DoD, to its credit, recognizes the need to expand the base, writing in the recent report, “State of Competition within the Defense Industrial Base,” that to “counteract the trend of overall shrinking of the DIB, DoD should endeavor to attract new entrants to the defense marketplace by reducing barriers to entry. This will be accomplished through small business outreach, support, and use of acquisition authorities like other transaction (OT) authority and commercial solutions opening (CSO) that provides DoD the flexibility to adopt and incorporate commercial best practices to reduce barriers and attract new vendors.”
Unfortunately, “outreach” is not the problem, and other proposed DoD solutions do not address the root causes of what is happening. As the largest buyer on the continent (and perhaps the world), companies of all stripes are well aware of the buying power of DoD. They also, however, are aware of the challenges in working with the department. Increasing the use of different contracting vehicles like other transactions, while a positive step, is not a solution. In addition, as DoD slowly puts more regulation and bureaucracy on OTs, middle tier authorities, and other flexibilities, the value proposition of these contracting vehicles decreases.
The most important step to reverse these trends and strengthen, expand, and revitalize the NSIB is for DoD (and Congress) to understand that it has the largest impact on the NSIB and marketplace behavior. As Secretary of Defense Lloyd Austin said at the Reagan Forum, “for far too long, it’s been far too hard for innovators and entrepreneurs to work with the department.” Until the federal government looks inward and matches policies to the realization that it cannot dictate to industry the terms of contracts, DoD will often get what it pays for: Less innovation, less access to leading commercial companies, fewer commercial capabilities incorporated into national security capabilities, and a loss of ground in the race for technology overmatch.
Companies eschew working with DoD for several reasons, but based on our research and experience, some of the primary, recurring factors are:
Intellectual property (IP) rights,
Cash flow and risk return alignment,
Bureaucracy that slows down both acquisition timelines and transitions to scaling up contracts,
Policies that inhibit good-business decision-making, and
Failure to structure meaningful follow-on procurement opportunities.
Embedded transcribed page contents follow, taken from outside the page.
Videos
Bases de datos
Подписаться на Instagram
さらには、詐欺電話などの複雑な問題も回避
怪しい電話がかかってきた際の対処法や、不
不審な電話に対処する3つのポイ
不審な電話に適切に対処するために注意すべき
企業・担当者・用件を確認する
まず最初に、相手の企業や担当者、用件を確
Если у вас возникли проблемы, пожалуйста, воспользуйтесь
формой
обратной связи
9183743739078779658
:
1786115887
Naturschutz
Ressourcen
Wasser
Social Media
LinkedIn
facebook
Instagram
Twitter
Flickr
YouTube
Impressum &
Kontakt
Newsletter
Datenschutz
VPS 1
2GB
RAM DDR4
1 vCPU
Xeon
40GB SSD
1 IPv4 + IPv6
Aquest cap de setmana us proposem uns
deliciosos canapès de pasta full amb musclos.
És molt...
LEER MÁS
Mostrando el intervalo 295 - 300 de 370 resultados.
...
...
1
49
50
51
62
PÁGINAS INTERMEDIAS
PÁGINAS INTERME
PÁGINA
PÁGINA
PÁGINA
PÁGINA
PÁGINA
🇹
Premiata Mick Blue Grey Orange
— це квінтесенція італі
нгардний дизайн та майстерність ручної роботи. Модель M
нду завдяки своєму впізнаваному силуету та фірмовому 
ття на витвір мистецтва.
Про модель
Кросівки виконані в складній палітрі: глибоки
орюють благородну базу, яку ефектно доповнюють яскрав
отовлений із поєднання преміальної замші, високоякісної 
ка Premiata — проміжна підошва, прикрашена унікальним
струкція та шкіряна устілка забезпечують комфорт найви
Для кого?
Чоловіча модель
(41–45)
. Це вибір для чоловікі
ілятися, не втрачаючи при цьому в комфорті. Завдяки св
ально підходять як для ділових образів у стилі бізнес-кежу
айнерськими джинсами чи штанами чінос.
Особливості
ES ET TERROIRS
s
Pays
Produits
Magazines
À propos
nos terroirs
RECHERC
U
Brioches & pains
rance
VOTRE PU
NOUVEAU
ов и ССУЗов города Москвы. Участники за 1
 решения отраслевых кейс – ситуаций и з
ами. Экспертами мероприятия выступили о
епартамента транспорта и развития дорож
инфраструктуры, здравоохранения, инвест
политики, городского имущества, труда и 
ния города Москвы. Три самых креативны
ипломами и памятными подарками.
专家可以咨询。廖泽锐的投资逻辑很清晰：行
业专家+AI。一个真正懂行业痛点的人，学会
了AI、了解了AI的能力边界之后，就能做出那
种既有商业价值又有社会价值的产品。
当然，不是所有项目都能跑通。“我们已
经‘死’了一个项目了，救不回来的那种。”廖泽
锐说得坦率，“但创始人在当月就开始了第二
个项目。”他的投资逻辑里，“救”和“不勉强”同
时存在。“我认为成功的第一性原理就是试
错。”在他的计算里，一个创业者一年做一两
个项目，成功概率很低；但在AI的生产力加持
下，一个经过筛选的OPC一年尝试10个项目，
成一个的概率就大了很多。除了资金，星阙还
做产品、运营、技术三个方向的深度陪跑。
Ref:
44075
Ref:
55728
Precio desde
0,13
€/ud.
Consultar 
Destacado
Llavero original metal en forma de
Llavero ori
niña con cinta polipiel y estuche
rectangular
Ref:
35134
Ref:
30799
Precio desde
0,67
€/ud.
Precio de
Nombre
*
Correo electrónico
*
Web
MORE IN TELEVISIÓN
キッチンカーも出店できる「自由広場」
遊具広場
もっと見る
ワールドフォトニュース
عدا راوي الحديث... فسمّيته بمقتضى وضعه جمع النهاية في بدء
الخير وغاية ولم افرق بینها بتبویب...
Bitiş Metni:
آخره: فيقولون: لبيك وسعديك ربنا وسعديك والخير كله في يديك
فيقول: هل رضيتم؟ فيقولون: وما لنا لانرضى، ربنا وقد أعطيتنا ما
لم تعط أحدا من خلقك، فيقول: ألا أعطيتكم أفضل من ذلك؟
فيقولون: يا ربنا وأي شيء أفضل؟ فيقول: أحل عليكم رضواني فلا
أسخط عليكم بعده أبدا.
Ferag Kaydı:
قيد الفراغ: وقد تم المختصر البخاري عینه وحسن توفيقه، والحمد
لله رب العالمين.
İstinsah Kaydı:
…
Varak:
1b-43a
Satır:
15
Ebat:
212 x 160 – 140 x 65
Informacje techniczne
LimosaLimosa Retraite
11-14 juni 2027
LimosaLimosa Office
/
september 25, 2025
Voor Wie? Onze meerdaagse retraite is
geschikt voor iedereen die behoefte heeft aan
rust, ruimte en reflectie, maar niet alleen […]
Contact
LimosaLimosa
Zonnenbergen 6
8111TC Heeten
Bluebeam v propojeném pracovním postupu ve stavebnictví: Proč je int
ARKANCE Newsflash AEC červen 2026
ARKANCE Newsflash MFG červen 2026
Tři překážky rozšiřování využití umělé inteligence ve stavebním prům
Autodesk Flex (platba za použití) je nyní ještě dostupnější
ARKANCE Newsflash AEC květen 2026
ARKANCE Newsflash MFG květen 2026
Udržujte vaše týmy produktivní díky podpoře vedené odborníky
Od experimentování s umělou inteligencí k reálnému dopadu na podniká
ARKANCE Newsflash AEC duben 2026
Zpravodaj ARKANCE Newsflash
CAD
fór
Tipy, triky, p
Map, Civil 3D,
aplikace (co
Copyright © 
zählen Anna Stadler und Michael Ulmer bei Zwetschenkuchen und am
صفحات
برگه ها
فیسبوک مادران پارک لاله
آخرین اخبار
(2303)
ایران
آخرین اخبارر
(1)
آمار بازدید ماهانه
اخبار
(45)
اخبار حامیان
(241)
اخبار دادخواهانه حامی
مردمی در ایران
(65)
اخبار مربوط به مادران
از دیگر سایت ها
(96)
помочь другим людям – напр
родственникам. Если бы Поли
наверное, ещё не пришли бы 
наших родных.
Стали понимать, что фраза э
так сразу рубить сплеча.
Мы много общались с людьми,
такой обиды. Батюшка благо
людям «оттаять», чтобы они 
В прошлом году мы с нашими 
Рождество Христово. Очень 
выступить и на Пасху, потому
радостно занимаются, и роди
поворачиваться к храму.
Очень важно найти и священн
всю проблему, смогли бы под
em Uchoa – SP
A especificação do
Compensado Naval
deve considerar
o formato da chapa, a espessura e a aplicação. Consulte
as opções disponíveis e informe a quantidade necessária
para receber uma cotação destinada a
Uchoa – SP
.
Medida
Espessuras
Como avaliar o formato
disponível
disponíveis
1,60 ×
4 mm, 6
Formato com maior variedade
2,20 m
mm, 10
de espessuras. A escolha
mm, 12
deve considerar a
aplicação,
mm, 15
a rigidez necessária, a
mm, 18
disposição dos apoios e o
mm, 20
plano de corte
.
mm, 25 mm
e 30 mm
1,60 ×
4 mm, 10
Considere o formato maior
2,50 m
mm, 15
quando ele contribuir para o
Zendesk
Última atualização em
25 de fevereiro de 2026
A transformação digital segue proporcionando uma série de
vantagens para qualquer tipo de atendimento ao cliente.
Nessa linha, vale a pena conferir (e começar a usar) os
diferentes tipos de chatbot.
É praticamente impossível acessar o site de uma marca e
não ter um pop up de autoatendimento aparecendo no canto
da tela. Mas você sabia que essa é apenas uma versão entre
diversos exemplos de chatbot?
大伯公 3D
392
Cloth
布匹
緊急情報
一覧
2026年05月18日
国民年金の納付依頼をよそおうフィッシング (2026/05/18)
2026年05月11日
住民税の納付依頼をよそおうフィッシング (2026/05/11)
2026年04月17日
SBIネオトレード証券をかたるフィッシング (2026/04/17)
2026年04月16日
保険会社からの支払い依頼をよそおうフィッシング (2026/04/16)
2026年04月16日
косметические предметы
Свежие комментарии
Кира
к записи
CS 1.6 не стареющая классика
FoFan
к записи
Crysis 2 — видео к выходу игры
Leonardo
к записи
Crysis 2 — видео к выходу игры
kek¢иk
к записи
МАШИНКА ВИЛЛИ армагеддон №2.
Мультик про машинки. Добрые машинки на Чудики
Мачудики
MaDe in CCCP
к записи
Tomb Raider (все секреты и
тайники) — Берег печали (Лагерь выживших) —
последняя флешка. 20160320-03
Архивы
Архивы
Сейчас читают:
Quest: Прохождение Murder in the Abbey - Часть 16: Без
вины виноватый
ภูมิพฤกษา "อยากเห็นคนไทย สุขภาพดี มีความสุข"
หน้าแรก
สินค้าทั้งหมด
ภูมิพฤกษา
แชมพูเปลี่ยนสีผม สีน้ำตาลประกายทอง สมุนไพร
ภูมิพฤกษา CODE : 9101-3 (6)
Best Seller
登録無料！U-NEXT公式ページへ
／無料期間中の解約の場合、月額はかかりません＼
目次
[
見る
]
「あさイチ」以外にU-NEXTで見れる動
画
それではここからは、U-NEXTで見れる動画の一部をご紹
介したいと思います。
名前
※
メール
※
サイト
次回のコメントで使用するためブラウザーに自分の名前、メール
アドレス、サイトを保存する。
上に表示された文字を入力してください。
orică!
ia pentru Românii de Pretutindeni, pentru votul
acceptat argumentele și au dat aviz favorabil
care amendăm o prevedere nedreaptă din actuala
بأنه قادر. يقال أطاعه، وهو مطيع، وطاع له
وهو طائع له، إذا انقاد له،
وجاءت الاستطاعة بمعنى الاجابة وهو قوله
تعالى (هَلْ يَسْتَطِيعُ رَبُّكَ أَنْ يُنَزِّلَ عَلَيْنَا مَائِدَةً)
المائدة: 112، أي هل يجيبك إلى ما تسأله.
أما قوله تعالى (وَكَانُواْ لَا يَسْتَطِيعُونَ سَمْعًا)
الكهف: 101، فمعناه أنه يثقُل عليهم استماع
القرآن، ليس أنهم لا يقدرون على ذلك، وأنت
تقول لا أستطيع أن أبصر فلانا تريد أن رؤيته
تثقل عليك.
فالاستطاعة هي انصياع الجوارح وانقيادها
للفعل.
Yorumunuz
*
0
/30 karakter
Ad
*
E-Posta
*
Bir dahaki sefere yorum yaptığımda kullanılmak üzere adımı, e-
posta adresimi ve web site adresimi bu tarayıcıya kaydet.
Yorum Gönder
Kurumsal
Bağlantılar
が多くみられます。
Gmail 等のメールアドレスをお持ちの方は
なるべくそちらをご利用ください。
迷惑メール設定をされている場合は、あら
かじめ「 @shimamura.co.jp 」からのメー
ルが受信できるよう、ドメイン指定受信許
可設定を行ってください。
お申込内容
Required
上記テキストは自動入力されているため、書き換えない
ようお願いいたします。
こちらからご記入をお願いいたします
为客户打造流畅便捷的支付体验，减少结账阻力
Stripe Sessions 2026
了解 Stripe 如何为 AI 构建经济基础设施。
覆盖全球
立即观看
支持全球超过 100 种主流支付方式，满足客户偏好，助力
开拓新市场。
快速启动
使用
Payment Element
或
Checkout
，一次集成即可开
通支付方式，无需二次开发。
Some of these factors also inhibit traditional defense contractors from being more innovative and delivering capabilities quicker, more efficiently, and at better price points. Additional factors inhibiting current members of the NSIB from being more innovative, include being unable to compete with the private sector for highly skilled workers, and adhering to poorly thought-out and developed requirements.
We believe that DoD’s report, “State of Competition within the Defense Industrial Base,” got it backwards. The question is not, to what extent are companies competing to do business with DoD? The question is to what extent is DoD, and Congress, taking steps to compete with the commercial market to induce industry to do business with it?
We use the term National Security Innovation and Industrial Base because we believe that innovation and industrial strength both matter, and the term defense industrial base does not capture the full gamut of national security, to include intelligence services and other agencies that support national security.